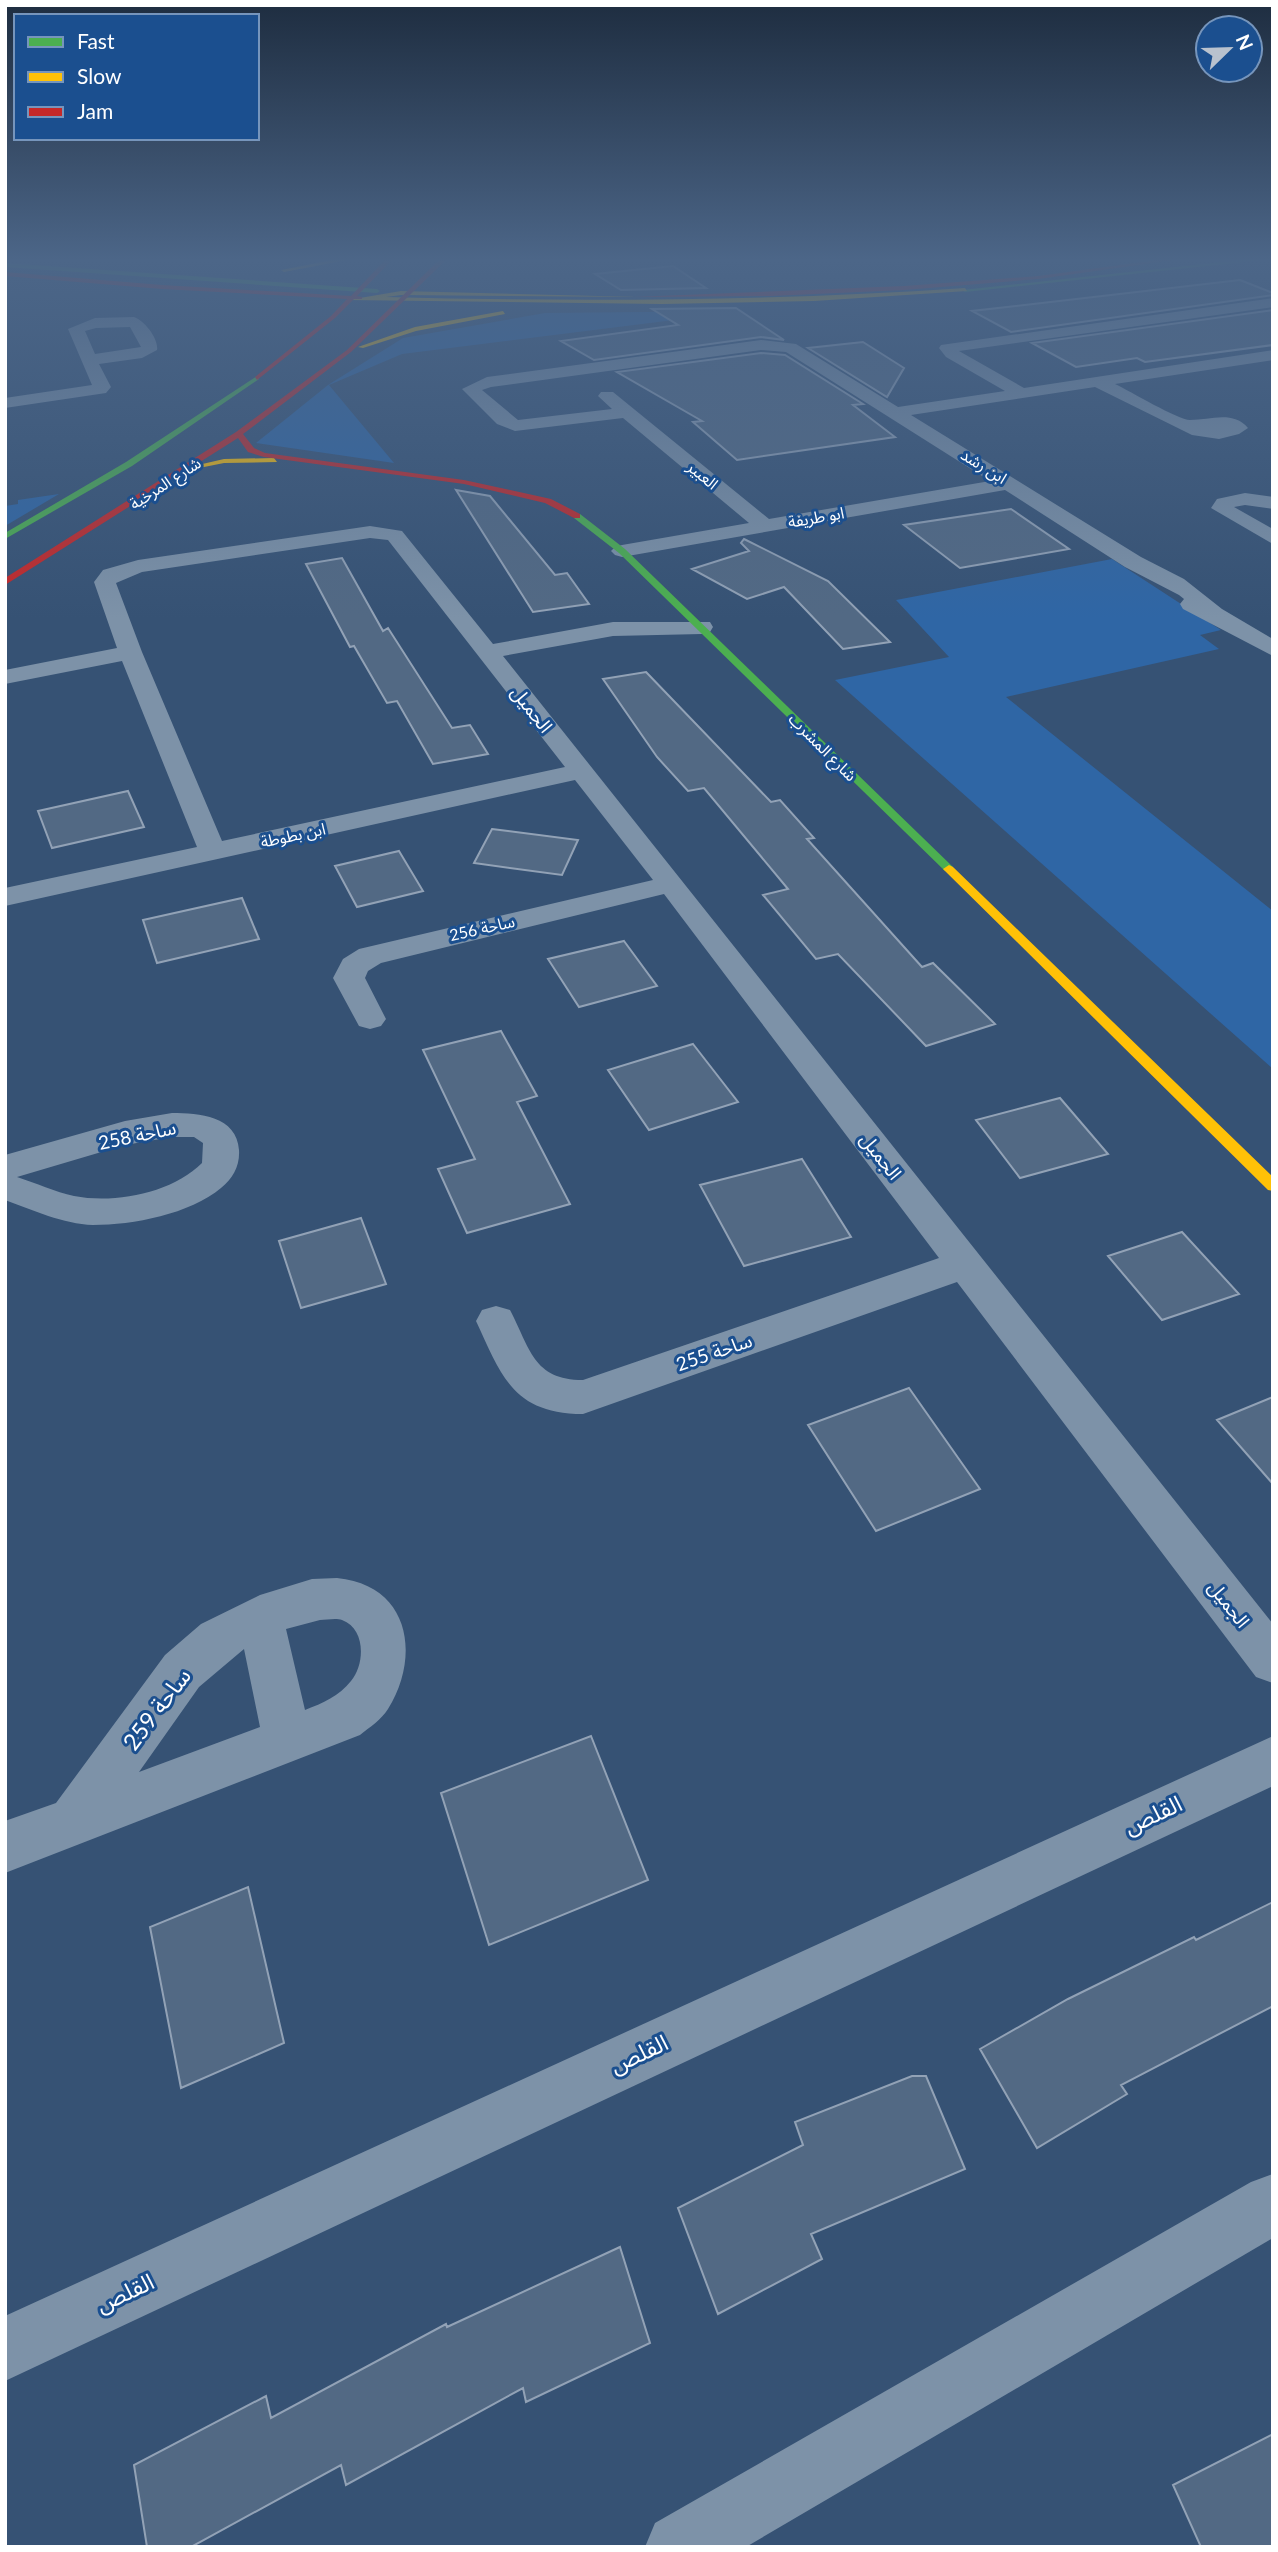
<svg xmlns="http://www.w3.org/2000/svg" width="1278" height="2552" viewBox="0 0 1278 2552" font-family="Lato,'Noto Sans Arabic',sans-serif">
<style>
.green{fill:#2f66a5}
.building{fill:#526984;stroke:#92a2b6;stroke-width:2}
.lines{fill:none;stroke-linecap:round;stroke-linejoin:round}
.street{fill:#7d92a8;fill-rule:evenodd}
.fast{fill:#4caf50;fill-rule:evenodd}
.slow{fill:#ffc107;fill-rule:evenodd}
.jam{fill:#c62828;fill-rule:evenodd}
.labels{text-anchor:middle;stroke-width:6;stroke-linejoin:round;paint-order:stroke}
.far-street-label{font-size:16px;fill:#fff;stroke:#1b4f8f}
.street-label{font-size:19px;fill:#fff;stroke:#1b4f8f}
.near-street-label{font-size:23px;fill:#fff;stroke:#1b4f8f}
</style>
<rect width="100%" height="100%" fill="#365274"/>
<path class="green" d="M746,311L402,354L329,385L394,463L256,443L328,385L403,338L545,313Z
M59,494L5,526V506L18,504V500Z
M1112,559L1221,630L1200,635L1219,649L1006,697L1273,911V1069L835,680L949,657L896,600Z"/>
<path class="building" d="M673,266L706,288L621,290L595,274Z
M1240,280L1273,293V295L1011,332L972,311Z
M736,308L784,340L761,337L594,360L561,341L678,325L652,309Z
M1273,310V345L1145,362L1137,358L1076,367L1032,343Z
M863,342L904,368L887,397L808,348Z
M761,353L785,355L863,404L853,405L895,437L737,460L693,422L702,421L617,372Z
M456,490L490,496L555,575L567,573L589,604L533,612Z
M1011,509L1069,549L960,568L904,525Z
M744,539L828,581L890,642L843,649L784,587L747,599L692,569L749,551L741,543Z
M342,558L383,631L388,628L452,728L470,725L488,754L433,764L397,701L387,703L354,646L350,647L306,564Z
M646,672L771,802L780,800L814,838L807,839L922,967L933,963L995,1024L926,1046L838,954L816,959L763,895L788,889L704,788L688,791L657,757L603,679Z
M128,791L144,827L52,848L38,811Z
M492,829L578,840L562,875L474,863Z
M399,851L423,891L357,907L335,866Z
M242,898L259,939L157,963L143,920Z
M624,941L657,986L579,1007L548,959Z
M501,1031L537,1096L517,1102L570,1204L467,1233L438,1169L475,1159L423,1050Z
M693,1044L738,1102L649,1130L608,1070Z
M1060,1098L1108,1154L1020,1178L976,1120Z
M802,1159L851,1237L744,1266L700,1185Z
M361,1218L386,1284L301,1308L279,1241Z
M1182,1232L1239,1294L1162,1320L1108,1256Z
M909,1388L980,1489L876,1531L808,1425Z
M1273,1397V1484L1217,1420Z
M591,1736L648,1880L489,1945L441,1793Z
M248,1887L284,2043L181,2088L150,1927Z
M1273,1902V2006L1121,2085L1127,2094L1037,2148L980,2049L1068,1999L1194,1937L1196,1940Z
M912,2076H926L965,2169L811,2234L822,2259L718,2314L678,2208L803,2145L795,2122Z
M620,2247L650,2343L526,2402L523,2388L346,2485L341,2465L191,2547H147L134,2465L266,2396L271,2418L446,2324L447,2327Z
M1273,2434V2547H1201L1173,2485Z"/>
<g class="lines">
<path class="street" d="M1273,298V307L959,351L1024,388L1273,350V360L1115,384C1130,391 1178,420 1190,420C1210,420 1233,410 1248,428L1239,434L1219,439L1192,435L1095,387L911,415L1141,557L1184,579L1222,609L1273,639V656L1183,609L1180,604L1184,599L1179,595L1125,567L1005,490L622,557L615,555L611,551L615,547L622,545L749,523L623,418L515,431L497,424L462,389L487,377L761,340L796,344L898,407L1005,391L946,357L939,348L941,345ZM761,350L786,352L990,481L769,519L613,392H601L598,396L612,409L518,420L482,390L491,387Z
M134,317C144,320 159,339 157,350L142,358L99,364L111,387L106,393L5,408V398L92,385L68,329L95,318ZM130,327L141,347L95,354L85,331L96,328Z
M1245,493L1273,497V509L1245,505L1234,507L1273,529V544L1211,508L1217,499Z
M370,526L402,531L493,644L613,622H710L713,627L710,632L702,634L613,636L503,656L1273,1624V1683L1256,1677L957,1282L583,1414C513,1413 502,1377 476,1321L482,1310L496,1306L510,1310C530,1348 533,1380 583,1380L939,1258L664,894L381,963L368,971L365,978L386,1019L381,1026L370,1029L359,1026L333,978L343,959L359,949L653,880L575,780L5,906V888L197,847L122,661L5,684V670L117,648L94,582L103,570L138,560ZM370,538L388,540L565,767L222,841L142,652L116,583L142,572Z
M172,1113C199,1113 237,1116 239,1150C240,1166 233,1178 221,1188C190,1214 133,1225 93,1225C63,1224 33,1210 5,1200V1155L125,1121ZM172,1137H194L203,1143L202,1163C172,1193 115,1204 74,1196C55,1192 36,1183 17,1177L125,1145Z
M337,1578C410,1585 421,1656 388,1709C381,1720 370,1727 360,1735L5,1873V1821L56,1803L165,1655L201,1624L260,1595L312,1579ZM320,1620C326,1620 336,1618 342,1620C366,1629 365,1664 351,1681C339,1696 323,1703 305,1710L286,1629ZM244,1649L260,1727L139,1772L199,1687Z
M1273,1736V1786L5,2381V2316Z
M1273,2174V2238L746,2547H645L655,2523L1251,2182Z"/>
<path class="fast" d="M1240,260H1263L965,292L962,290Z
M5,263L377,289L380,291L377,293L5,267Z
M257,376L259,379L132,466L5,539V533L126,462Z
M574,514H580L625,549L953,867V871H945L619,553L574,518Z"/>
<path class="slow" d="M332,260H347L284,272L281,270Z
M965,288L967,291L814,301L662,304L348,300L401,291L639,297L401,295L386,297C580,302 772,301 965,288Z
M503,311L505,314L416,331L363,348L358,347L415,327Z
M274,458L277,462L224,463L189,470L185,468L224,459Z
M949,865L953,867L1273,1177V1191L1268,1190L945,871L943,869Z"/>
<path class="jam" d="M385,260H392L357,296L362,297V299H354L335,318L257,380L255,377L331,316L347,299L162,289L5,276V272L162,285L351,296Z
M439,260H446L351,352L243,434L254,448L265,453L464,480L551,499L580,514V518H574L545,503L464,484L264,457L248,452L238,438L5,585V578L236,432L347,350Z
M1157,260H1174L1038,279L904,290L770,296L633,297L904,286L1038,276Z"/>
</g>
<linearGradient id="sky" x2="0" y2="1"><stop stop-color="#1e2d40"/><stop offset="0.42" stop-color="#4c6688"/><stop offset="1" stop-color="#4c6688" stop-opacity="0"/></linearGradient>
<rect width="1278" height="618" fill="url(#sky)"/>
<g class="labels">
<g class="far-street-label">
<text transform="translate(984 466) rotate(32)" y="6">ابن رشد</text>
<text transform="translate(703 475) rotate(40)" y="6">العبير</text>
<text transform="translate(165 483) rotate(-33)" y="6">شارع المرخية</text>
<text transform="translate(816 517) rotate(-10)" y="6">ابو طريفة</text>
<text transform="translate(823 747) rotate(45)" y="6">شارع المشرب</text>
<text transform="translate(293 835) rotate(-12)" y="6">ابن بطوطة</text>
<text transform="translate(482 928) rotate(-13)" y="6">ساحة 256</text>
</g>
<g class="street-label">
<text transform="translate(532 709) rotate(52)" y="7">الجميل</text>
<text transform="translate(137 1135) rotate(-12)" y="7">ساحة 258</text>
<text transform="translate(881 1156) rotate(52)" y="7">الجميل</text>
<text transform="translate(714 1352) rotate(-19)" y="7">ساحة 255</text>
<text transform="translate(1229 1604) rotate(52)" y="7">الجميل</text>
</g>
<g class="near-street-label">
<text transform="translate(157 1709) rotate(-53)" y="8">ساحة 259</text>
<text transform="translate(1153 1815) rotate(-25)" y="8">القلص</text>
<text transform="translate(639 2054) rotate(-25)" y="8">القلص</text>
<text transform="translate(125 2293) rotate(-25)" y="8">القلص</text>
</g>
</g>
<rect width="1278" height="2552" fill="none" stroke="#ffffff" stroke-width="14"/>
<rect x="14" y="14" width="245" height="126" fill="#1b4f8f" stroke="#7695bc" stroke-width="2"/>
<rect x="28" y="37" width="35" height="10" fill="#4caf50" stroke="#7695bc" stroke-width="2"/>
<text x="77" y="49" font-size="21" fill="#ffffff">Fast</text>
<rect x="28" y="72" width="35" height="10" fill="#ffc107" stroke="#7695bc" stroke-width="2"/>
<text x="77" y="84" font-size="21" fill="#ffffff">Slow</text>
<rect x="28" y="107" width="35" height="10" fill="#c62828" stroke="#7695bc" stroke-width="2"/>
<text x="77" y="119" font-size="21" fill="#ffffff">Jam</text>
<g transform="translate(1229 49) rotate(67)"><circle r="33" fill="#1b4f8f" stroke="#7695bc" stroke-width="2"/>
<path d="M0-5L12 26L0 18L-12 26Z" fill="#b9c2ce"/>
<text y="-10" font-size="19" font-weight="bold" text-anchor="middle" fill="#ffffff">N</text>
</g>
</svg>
________________________________________
Only one number is needed: please count the lines of the entries above in which the string "labels" occurs.

#### EXERCISE RESULT:
2